Stored data entries:
<<<<

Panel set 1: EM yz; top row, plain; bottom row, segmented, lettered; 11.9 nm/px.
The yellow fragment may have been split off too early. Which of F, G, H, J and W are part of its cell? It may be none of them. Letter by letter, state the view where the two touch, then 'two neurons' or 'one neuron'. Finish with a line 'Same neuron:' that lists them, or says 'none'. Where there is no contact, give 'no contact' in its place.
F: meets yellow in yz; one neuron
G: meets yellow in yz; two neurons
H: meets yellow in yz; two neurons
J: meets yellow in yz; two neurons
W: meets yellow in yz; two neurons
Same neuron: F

>>>>

**HOW TO COMPLETE THIS TASK**
Set down the lines from the one with "The yellow fragment" through the end of the data above. Keep each exactly as written and add no other line.

**ANSWER TO THIS PROBLEM**
The yellow fragment may have been split off too early. Which of F, G, H, J and W are part of its cell? It may be none of them. Letter by letter, state the view where the two touch, then 'two neurons' or 'one neuron'. Finish with a line 'Same neuron:' that lists them, or says 'none'. Where there is no contact, give 'no contact' in its place.
F: meets yellow in yz; one neuron
G: meets yellow in yz; two neurons
H: meets yellow in yz; two neurons
J: meets yellow in yz; two neurons
W: meets yellow in yz; two neurons
Same neuron: F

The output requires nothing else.